■ Instructions to follow:
As the answer, set down the lines below from the one containing "5. Tax charge" through the one containing "The tax charge", exactly and inclusively, and no others.

■ Records for processing:
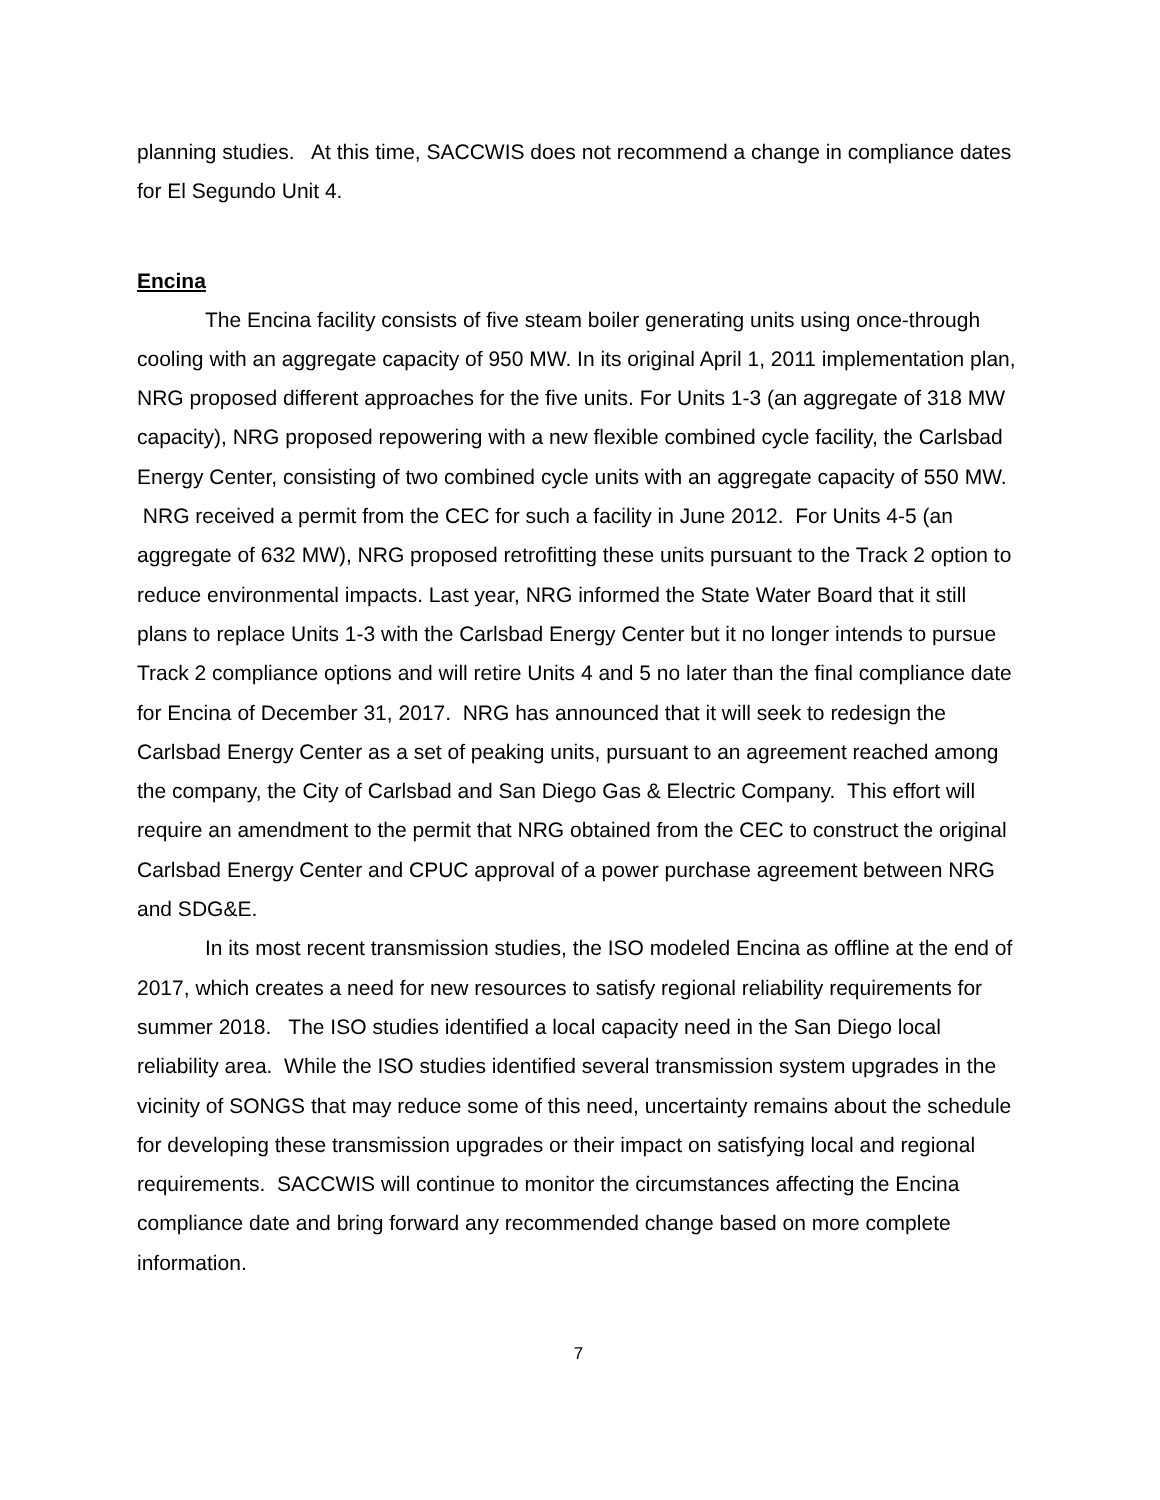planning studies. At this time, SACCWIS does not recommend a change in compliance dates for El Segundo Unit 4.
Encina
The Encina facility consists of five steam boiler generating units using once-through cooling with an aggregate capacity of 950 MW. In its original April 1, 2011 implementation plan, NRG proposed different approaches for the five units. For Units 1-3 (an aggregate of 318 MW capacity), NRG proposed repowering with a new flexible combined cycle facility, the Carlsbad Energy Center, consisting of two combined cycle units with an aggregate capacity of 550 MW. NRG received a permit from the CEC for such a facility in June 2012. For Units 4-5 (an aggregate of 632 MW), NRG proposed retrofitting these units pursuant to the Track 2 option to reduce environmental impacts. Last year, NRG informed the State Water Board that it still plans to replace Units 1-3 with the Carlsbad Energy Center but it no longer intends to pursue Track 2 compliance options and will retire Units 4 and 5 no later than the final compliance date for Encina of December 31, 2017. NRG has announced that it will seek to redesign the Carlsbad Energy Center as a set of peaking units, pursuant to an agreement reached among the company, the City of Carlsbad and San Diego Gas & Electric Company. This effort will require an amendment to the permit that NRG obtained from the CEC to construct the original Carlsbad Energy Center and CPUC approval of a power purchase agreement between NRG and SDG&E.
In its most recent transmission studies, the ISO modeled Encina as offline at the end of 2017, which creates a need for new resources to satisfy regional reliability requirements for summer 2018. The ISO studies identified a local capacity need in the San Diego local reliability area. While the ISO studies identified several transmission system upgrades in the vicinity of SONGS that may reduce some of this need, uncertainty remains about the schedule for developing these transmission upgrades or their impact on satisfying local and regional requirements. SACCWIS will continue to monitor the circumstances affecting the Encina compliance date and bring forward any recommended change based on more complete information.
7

* * *

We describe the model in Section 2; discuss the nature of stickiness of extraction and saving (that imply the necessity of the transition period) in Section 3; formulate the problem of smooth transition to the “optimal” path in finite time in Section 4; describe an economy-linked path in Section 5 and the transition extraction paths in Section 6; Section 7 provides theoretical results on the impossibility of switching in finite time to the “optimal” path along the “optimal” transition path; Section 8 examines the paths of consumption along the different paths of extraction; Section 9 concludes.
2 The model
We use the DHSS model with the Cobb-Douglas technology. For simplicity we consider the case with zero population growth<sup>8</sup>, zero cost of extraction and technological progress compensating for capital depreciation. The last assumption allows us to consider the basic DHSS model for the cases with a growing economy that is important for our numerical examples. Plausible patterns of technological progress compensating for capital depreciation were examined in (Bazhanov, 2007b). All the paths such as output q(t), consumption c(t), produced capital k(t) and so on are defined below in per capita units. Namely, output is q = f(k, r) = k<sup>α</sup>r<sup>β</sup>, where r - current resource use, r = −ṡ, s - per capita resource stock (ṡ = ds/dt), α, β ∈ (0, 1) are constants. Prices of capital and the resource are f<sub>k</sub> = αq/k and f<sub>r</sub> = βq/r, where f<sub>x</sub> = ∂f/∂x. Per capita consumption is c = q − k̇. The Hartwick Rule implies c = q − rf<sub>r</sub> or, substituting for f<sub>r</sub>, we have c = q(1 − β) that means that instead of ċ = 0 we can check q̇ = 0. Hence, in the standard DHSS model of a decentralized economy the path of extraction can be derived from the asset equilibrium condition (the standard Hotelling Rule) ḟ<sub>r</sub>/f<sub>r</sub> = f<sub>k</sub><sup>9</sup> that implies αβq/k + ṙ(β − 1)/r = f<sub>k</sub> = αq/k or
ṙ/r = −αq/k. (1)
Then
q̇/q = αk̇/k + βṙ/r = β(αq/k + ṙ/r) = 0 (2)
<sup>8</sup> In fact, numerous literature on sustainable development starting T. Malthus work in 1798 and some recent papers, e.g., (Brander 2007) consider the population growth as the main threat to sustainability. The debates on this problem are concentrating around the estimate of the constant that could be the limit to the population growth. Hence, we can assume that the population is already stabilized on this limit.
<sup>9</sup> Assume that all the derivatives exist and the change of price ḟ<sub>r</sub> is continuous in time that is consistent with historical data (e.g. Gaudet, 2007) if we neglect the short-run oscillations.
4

* * *

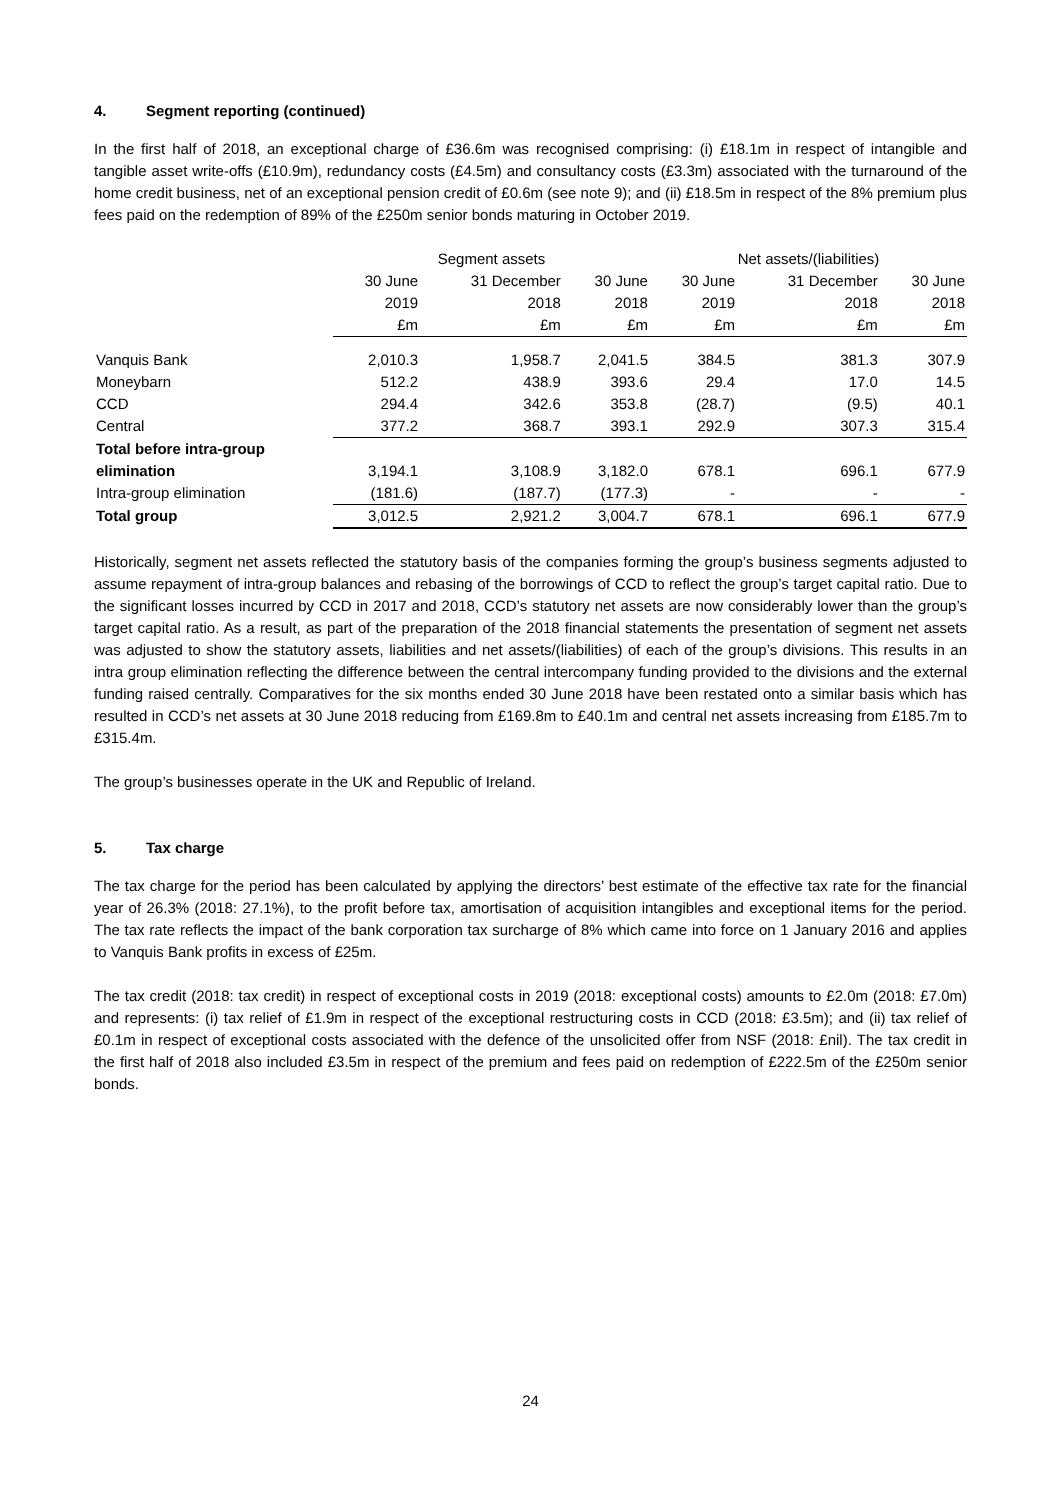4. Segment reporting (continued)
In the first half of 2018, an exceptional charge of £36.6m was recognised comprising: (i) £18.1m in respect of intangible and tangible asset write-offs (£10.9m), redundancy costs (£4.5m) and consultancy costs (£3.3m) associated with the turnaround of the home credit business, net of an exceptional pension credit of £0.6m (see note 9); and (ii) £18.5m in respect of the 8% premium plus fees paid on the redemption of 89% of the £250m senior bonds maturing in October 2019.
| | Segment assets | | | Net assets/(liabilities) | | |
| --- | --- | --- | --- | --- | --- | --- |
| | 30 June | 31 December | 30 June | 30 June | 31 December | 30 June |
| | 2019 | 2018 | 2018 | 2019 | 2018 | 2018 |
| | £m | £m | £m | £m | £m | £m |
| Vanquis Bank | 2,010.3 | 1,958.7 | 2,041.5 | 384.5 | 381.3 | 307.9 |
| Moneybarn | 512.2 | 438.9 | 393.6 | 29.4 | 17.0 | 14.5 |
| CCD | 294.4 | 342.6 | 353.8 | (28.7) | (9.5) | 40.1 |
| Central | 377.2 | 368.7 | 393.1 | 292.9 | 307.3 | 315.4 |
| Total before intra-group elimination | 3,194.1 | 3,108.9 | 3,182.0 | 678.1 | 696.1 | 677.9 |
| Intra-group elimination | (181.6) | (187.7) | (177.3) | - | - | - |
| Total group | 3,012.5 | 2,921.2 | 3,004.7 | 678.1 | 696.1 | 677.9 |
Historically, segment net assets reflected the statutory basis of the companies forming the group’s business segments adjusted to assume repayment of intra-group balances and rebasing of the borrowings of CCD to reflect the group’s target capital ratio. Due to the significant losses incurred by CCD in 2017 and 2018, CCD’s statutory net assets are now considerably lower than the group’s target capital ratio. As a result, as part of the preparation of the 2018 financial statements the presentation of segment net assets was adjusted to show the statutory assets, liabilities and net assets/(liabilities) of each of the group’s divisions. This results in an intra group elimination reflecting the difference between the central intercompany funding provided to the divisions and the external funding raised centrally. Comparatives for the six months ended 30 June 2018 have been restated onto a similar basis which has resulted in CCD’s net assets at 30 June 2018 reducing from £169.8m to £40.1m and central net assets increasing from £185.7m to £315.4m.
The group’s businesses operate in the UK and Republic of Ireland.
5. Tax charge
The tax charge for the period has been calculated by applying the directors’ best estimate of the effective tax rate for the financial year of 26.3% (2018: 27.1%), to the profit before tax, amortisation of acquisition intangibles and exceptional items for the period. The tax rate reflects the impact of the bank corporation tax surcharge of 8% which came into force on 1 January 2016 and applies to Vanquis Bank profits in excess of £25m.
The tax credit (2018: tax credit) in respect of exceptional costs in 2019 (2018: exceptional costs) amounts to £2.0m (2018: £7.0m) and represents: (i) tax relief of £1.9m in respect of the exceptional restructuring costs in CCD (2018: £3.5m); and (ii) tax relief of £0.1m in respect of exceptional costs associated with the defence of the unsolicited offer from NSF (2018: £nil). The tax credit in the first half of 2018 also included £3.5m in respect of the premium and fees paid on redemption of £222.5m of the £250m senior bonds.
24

■ Answer area:
5. Tax charge
The tax charge for the period has been calculated by applying the directors’ best estimate of the effective tax rate for the financial year of 26.3% (2018: 27.1%), to the profit before tax, amortisation of acquisition intangibles and exceptional items for the period. The tax rate reflects the impact of the bank corporation tax surcharge of 8% which came into force on 1 January 2016 and applies to Vanquis Bank profits in excess of £25m.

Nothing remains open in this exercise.